__PROBLEM DESCRIPTION__: Leaving out the pictures, please retype each record exactly.

━━ SUPPLIED MATERIAL ━━

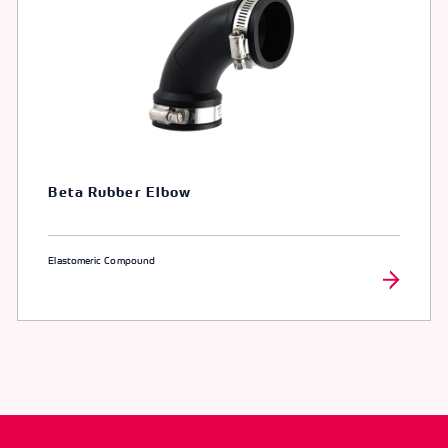
Beta Rubber Elbow
Elastomeric Compound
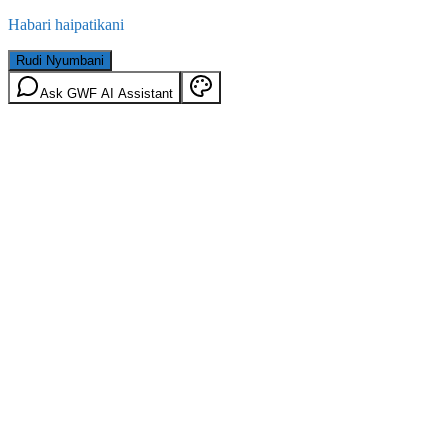
Habari haipatikani
Rudi Nyumbani
Ask GWF AI Assistant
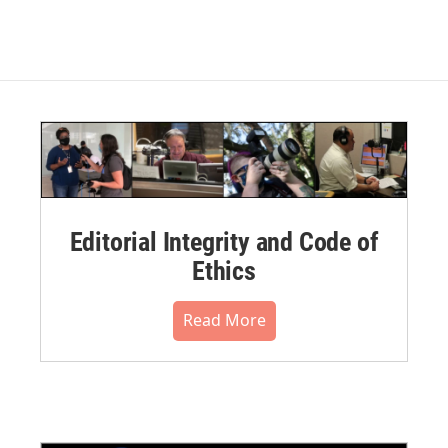
Editorial Integrity and Code of
Ethics
Read More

━━━

__ANSWER SPACE__:
Beta Rubber Elbow
Elastomeric Compound
Habari haipatikani
Rudi Nyumbani
Ask GWF AI Assistant
Editorial Integrity and Code of
Ethics
Read More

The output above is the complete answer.